2021 Legislative Session Highlights 

HB 847 Florida Postsecondary Academic Library Network will be heard on Monday in the House Higher Education Appropriations Subcommittee. Click here to Waive in Support.
HB 233 Postsecondary Education (Intellectual Freedom) is now headed to the floor on 2nd reading, 3/18/2021.
SB 86 Student Financial Aid (refocuses state financial aid on programs that lead to jobs) will be presented in Senate Education this Tuesday, at 12:30.

Schedule: View Committees and Session on The Florida Channel

Tuesday
12:30-3:00 Senate Education -SB 86 Student Financial Aid
1:00-3:00 House Post-Secondary Education and Lifelong Learning Subcommittee

Wednesday
9:00-N/A State Board of Education
-Agenda
9:30-11:30 House Secondary Education & Career Development Subcommittee
3:45-5:45 House Education & Employment Committee
4:00-6:00 Senate Appropriations Subcommittee on Education

Thursday
11:30-1:30 Senate Appropriations
12:30-N/A House Session
-HB 233 Postsecondary Education

Friday
9:30-N/A House Session
10:00-N/A Senate Session

We welcome you to track our progress weekly in Capitol Perceptions. Feel free to share it with a college friend who is not an AFC member. The online AFC Advocacy Toolkit is filling up with valuable and informative resources for you including a link to each week’s most recent 2021 AFC/FCS Bill Tracking Matrix. 


 BILL SUMMARY/UPDATE

To review the Council of Presidents' Legislative Budget Request CLICK HERE.


Bills the AFC is tracking:

HB 311 / SB 1456: Public Records/Examination and Assessment Instruments 

These bills protect all student examinations and assessments, including developmental materials and work papers created at FCS institutions, the state universities, or DOE. The State Board of Education. The bill provides for repeal of the exemptions on October 2, 2026, unless reviewed and saved from repeal through reenactment by the Legislature.

HB 311 has passed one committee meeting and has two more committee stops.

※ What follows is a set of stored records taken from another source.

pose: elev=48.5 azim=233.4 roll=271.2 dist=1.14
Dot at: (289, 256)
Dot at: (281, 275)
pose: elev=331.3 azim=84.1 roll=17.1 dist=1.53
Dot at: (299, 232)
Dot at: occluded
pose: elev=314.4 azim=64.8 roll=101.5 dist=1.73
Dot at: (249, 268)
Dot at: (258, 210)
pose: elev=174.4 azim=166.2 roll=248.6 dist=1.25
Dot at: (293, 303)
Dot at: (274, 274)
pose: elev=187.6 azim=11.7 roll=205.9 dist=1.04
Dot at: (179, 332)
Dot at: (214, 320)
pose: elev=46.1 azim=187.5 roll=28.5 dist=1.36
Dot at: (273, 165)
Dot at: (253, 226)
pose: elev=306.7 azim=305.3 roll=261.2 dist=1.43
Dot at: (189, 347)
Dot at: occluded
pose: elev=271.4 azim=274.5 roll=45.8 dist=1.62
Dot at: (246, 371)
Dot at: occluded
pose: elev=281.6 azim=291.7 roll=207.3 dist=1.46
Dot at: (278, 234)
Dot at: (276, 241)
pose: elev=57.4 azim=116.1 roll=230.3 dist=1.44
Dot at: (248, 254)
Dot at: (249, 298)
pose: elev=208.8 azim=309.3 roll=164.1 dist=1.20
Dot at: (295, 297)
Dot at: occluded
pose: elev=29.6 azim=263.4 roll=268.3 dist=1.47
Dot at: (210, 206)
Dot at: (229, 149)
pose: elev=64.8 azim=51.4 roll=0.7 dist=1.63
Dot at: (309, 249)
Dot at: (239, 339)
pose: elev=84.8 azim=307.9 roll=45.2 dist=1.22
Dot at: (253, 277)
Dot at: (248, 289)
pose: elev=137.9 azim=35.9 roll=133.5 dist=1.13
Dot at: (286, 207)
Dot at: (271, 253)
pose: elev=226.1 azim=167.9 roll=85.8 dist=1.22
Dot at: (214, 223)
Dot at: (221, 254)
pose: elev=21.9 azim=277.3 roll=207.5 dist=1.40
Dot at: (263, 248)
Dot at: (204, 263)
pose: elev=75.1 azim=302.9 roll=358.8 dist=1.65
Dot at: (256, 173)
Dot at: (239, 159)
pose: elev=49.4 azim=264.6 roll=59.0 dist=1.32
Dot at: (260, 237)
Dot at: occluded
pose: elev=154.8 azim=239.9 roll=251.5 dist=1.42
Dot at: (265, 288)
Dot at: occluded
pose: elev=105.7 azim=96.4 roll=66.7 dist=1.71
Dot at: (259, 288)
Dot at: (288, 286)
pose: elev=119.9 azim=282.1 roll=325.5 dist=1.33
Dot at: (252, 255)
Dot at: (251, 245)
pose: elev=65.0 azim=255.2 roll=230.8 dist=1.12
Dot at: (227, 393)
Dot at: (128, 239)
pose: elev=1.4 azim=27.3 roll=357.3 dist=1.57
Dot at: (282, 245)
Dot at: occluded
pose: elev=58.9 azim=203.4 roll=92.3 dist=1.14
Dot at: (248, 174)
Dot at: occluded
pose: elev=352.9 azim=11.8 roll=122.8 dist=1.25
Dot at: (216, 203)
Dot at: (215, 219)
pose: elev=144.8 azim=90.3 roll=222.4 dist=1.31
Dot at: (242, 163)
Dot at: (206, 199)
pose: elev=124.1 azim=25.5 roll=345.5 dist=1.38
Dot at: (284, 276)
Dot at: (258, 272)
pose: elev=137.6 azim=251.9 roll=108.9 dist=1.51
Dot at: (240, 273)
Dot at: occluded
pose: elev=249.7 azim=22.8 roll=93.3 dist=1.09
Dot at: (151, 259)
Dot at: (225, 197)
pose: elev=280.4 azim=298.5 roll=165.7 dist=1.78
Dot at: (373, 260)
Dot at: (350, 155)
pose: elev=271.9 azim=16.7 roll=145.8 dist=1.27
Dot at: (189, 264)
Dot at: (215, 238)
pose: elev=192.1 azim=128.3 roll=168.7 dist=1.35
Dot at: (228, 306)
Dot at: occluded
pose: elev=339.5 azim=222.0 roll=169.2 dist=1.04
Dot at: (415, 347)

SB 1456 has not been heard in its first committee stop.


HB 1505: Workforce Programs and Services (Melo) 

1. Creates a consumer-first workforce system requiring the Department of Economic Opportunity (DEO) to consult with the Department of Education (DOE) and the Department of Children and Families (DCF) to implement a single automated consumer-first workforce system that improves coordination among the required one-stop partners to efficiently and effectively provide workforce and education programs and services in Florida.

2. Requires any contract to implement the consumer-first workforce system to be performance-based.

3. Requires the consumer-first workforce system to support service integration and case management across programs and agencies and requires DEO to develop training for required one-stop partners on the use of the system and how all partners can prequalify individuals for benefits and services.

4. Requires state career planning resources to be provided to students as they progress along with their educational experience, beginning in the middle grades career and education planning course, in the character development curriculum for grades 9 through 12, and to supplement existing tools utilized within student life skills and career planning courses at the postsecondary level.

5. Requires public postsecondary student career service centers to utilize state career planning resources as they prepare students for future employment.

6. Creates a definition and establishes criteria for work-based learning opportunity, requiring it to be developmentally appropriate, develop workplace skills, link to next steps in career planning and preparation on a student’s career pathway, be provided in an equal and fair manner, and prioritize paid experiences.

7. Requires that students entering a public postsecondary institution in 2022-2023, and thereafter, must be able to earn nationally recognized digital credentials for competencies within the general education core courses which demonstrate career readiness. The digital credentials will be identified by a faculty committee appointed by the State Board of Education and the Board of Governors.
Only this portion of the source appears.